Document Type: Conference Proceedings
Master Student, Medical Physics and Biomedical Engineering Department, Tehran University of Medical Sciences, Tehran, Iran
Assistant Professor, Medical Physics and Biomedical Engineering, Department, Tehran University of Medical Sciences, Tehran, Iran
Full Professor, Medical Physics and Biomedical Engineering, Department, Tehran University of Medical Sciences, Tehran, Iran
Introduction: Stereotactic radiosurgery (SRS) is one of the conformal radiotherapy methods and Gamma Knife is a non-invasive SRS technique to treat intracranial lesions with 201 Co- 60 sources without need to surgery and bleeding. Beam penumbra phenomenon leads to irradiation outside the field and normal tissues. Therefore, considering it is momentous to attain the acceptable treatment plan.

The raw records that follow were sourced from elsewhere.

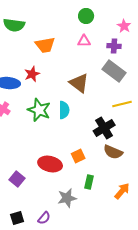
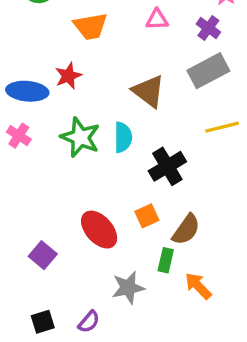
purple cross: (114, 46) -> (208, 28), turned 32
gray rectangle: (114, 71) -> (208, 71), turned -65
black cross: (104, 128) -> (167, 166), moved
brown semicircle: (113, 152) -> (186, 230), moved, turned -78
red ellipse: (50, 164) -> (99, 230), turned 35
orange arrow: (122, 191) -> (198, 286), moved, turned -84

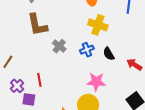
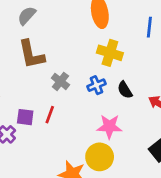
red line: (39, 80) -> (50, 115), moved, turned 32
purple square: (29, 99) -> (25, 117), moved

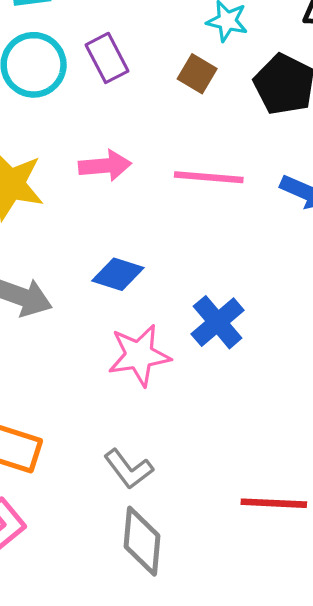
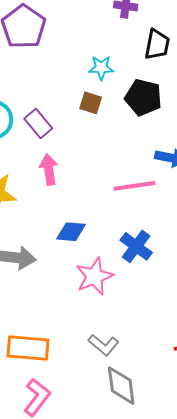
purple rectangle: (107, 58) -> (38, 123), moved
pink arrow: (105, 166) -> (49, 169), turned -80
pink line: (209, 177) -> (134, 186), moved

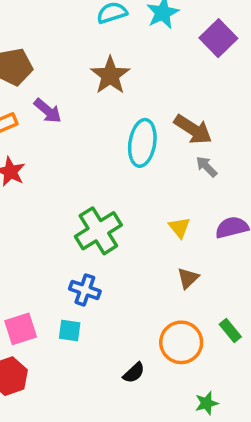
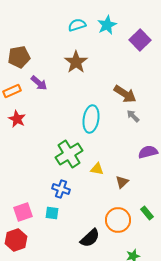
cyan ellipse: (142, 143) -> (91, 119), moved
yellow triangle: (179, 227) -> (97, 169), moved, turned -40
black semicircle: (134, 373) -> (90, 238), size x1.5

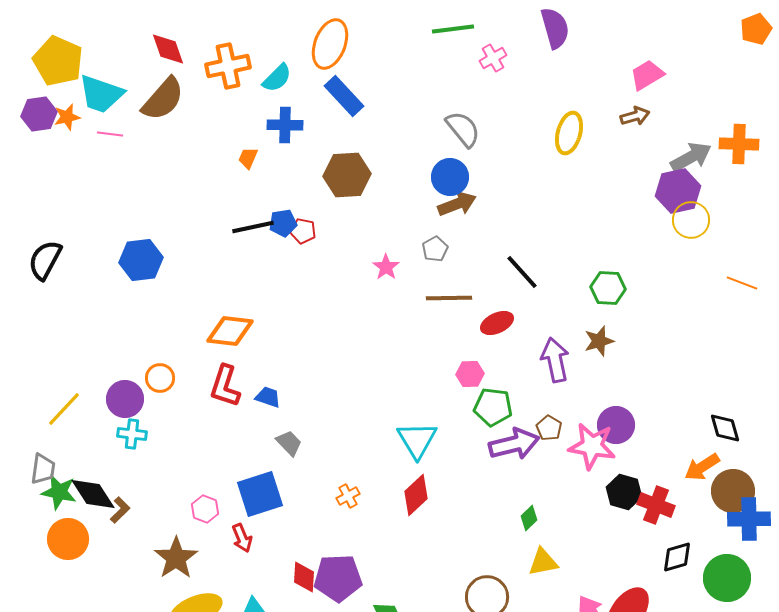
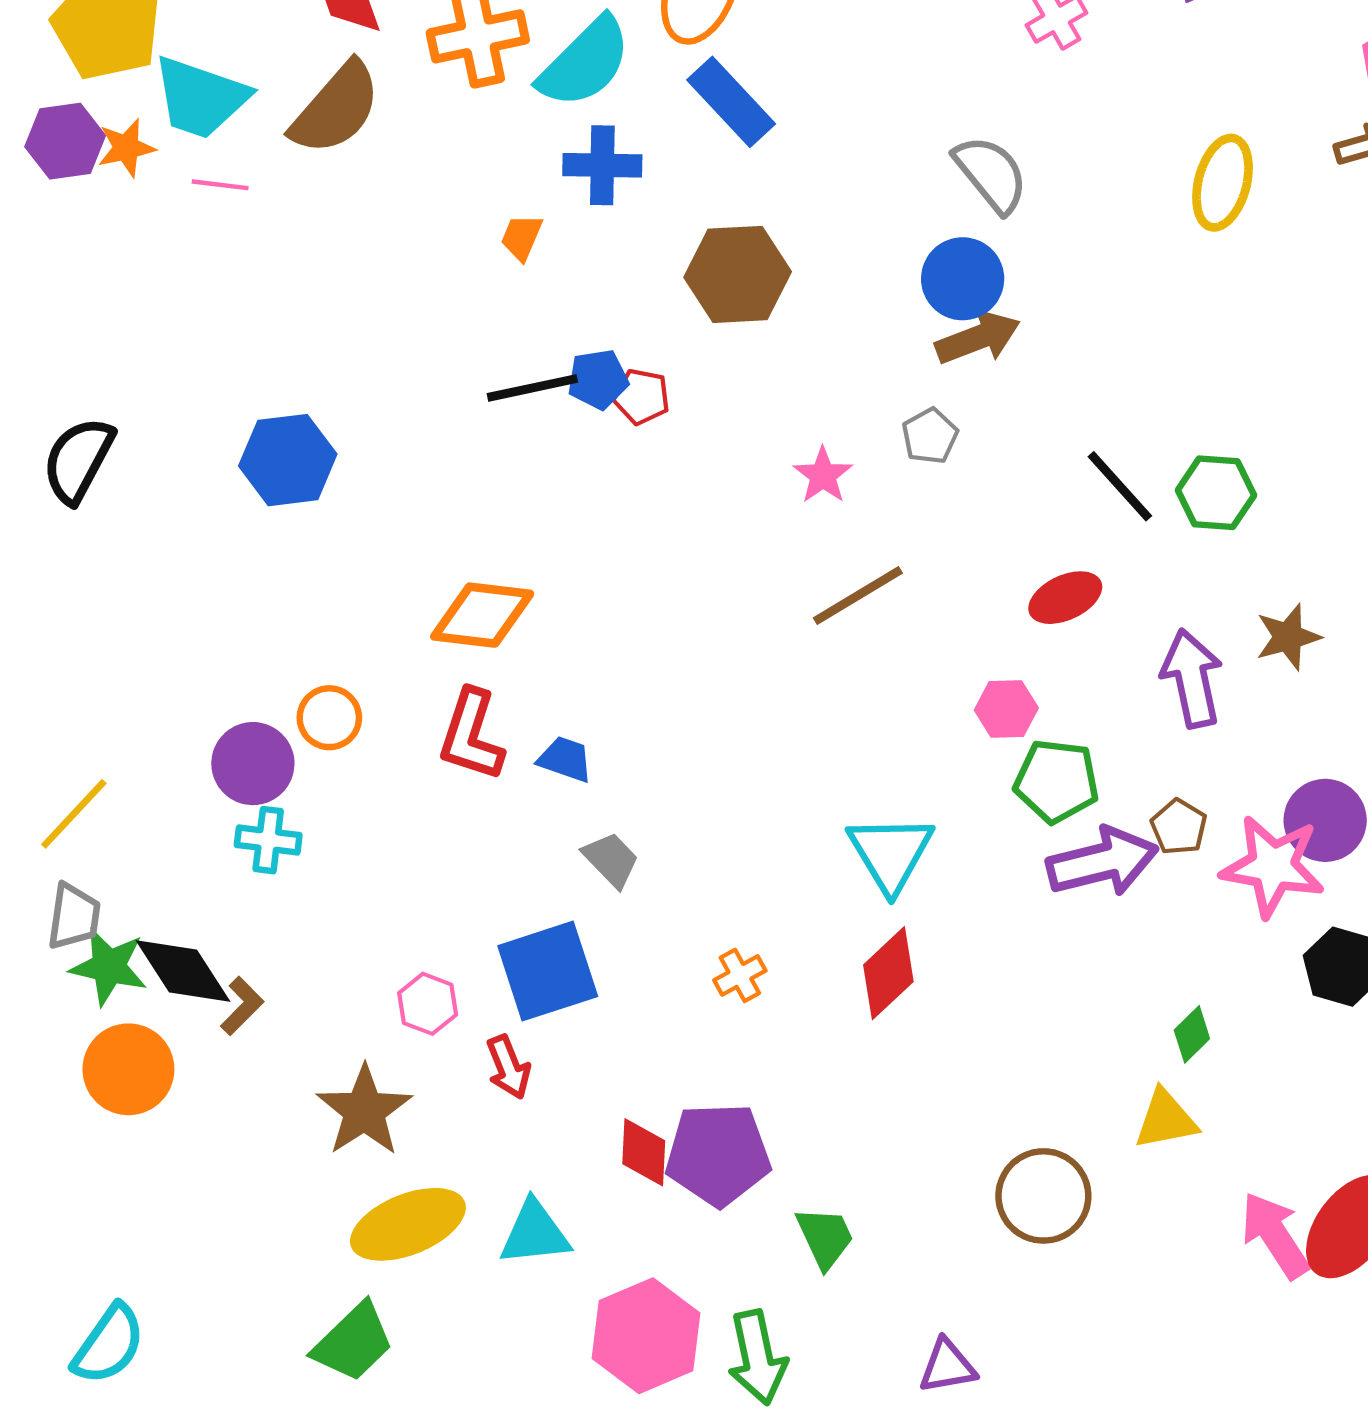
cyan semicircle: (277, 78) -> (585, 63), size x1.5
green hexagon: (608, 288) -> (1216, 493), moved
brown line: (449, 298) -> (858, 595), moved, turned -30
yellow line: (64, 409) -> (74, 814), moved
green diamond: (529, 518) -> (1192, 1034), moved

Materials and Methods: In this study, Gamma Knife unit was modeled using EGSnrc/BEAMnrc Monte Carlo code. SDD (Source to Diaphragm Distance) parameter that is one of the affecting factors on physical penumbra width was studied. For this purpose, SDD was increased for 4, 8, 14 and 18 mm collimator sizes in five steps and each step as much as one centimeter. Single beam profiles were calculated using EGSnrc/DOSXYZnrc code at isocentre depth in a cubic Plexiglas phantom. MATLAB and EXCEL software were used to plot profiles and measure physical penumbra width
Results: Based on the results, physical penumbra width (90%-50%) does not show a regular trend with increasing SDD. This may be attributed to scatter radiation which is due to the low distance between the Gamma Knife collimator end and phantom surface. Best results were observed for 4 and 8 mm collimators in 1 cm increase in which penumbra width decreased from 0.785 and 0.790 mm to 0.749 and 0.736 mm for 4 and 8 mm collimator sizes, respectively.
Conclusion: It is recommended to increase SDD of Gamma Knife 4C around 1 centimeter to reduce penumbra width for small tumor sizes located near the critical nerves.